A Glycine-based Tripeptide Linker for Maximizing the Therapeutic Index of Antibody–Drug Conjugates
Introduction
Valine-citrulline (VCit) is an industrial-standard protease-cleavable linker commonly used in antibody-drug conjugates (ADCs) for cancer therapy. However, its in vivo linker instability can cause various clinical adverse effects including neutropenia and hepatotoxicity. Here, we report that a glycine-based tripeptide linker sequence, glutamic acid-glycine-citrulline (EGCit), has the potential to solve these clinical issues without compromising the ability of traceless drug release and ADC therapeutic efficacy.
Methods
We analyzed the cleavage site mediated by human neutrophil proteases using LC-MS peptide mapping. To do this, we identified the cleavage site of the VCit linker. After that, we synthesized a new set of peptide linkers with various amino acids at the P2 position and tested their stability by incubating them with human neutrophil proteases and then analyzing their stability via LC-MS. The stable linkers were then used in the construction of ADCs. We evaluated ADCs' safety profile, and stability across multiple cell lines and xenograft models.
Results
We identified that the cleavage site was mediated by human neutrophil proteases between valine and citrulline in the VCit linker. Glutamic acid-glycine-citrulline (EGCit) was the most optimal and stable linker. We demonstrated that our EGCit ADC resisted human neutrophil protease-mediated degradation and spared differentiating human neutrophils. Notably, our anti-HER2 ADC showed almost no sign of blood and liver toxicity in healthy mice at 80 mg/kg. Our EGCit ADCs also exerted greater antitumor efficacy in multiple xenograft tumor models compared to the FDA-approved ADCs including Kadcyla® and Enhertu®.

# [Data excerpts]
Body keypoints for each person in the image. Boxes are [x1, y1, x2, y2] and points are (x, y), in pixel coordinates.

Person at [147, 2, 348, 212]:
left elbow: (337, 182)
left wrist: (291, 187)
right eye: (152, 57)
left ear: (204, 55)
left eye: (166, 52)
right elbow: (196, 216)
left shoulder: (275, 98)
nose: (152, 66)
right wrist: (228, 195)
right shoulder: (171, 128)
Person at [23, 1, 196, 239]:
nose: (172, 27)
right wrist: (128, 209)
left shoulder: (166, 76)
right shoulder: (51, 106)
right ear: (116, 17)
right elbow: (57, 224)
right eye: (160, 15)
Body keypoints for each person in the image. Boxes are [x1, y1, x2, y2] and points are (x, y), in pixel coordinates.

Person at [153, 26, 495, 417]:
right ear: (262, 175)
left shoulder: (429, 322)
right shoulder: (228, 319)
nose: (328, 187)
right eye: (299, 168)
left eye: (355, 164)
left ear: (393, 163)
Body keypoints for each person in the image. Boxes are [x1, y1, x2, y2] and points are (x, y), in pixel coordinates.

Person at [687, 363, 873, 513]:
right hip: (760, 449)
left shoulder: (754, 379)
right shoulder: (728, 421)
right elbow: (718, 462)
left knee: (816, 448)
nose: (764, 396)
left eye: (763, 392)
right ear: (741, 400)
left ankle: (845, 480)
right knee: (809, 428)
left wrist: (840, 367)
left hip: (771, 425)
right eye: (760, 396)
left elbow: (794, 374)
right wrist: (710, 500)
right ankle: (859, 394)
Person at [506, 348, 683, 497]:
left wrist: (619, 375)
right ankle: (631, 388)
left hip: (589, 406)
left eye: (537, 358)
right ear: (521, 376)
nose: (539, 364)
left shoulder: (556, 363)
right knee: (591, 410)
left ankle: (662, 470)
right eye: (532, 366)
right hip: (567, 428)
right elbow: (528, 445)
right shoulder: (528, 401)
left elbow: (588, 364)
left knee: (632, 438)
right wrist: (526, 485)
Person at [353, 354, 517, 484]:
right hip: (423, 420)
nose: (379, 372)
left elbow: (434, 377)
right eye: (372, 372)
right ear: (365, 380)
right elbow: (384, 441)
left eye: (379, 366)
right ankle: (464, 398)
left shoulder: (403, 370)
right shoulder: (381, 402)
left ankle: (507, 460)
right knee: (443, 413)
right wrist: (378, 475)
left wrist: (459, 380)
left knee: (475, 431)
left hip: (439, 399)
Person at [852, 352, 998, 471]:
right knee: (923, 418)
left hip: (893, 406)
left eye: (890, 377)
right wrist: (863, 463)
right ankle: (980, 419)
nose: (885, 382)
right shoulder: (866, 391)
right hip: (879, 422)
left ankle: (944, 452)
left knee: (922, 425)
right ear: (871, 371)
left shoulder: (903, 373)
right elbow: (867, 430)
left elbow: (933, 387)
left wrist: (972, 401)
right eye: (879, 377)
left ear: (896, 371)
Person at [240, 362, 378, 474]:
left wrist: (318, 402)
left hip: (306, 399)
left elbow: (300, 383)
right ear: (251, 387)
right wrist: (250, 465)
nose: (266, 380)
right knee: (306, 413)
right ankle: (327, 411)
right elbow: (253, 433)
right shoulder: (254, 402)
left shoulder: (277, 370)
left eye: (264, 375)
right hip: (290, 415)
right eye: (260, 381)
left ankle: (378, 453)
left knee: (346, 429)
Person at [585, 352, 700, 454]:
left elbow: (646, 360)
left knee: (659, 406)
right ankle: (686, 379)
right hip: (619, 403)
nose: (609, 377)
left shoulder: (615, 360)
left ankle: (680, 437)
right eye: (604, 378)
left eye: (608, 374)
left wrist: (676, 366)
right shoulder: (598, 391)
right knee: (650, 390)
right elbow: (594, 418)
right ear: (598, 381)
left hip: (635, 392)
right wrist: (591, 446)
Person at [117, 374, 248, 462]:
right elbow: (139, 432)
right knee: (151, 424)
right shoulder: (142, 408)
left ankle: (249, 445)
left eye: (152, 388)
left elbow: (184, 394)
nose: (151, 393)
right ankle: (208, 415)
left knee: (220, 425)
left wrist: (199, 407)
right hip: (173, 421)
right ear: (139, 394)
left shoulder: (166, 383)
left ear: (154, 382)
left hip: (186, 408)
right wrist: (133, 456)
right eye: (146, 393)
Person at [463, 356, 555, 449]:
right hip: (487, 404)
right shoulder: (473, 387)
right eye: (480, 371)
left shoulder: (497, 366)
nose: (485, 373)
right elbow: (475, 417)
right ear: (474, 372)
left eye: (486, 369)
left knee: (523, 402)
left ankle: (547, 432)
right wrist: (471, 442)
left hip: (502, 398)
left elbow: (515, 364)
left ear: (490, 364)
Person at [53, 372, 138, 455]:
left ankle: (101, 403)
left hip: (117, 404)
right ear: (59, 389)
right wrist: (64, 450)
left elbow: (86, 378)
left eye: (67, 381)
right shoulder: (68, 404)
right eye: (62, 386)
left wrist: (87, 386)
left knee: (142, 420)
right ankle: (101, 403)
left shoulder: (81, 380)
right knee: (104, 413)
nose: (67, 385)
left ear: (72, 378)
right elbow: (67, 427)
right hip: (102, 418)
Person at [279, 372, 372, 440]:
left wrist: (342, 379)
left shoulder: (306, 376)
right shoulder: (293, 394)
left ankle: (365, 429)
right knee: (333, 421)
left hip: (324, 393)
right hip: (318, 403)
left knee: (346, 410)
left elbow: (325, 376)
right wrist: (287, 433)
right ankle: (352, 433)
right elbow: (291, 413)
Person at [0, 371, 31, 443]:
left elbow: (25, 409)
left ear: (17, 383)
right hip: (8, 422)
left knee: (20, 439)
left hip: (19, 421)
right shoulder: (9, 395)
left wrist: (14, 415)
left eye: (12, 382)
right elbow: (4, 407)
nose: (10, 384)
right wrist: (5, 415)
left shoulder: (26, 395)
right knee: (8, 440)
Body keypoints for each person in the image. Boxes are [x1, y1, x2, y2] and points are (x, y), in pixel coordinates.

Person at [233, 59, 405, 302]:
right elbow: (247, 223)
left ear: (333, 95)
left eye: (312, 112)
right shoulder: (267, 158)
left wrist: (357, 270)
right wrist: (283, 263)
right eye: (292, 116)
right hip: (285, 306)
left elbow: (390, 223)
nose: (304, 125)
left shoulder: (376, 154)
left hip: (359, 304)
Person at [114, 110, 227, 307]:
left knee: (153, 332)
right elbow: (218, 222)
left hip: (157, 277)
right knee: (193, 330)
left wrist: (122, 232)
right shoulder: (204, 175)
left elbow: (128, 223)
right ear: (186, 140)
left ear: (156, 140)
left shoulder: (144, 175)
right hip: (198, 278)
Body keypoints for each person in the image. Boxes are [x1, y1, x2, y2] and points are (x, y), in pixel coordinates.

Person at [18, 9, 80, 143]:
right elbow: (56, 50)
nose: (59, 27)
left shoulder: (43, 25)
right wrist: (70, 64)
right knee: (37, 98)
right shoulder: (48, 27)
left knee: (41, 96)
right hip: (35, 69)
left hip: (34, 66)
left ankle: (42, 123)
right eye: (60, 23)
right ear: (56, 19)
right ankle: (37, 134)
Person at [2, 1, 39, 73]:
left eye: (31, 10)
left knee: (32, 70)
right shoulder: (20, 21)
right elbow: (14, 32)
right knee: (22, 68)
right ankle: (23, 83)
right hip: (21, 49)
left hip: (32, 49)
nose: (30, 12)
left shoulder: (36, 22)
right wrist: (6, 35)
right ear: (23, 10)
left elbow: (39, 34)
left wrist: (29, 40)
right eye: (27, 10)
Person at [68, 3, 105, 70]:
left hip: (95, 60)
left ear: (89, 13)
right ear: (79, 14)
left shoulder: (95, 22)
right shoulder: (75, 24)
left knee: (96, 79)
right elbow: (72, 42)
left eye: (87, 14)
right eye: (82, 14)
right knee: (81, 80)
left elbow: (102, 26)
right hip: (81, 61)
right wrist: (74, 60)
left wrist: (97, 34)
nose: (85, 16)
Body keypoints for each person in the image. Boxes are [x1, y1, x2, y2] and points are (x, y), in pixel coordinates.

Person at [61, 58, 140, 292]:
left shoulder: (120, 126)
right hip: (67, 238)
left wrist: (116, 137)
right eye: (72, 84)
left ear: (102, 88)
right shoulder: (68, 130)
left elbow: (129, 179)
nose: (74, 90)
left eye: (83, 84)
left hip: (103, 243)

# [Actions to take]
1 > List every amino acid named in the tripeptide linker abstract.
2 > Resume the tripeptide linker abstract after its final sentence in the Results section.

# [Solved tasks]
1 > Valine, citrulline, glutamic acid, glycine

2 >
Conclusion
We identified the cleavage site mediated by human neutrophil proteases of the clinically used VCit linker and demonstrated that our EGCit linker can broaden ADC therapeutic window. Because of the linker's simplicity, desirable physicochemical properties, and independence from conjugation modality and payload type, the EGCit linker is transferable to a wide range of ADC designs and other drug delivery agents. We believe that the EGCit linker technology will help expand the repertoire of effective, safe targeted drug delivery systems. This may provide clinicians and patients with cancer with access to otherwise unrealistic treatment options such as high-dose ADC therapy.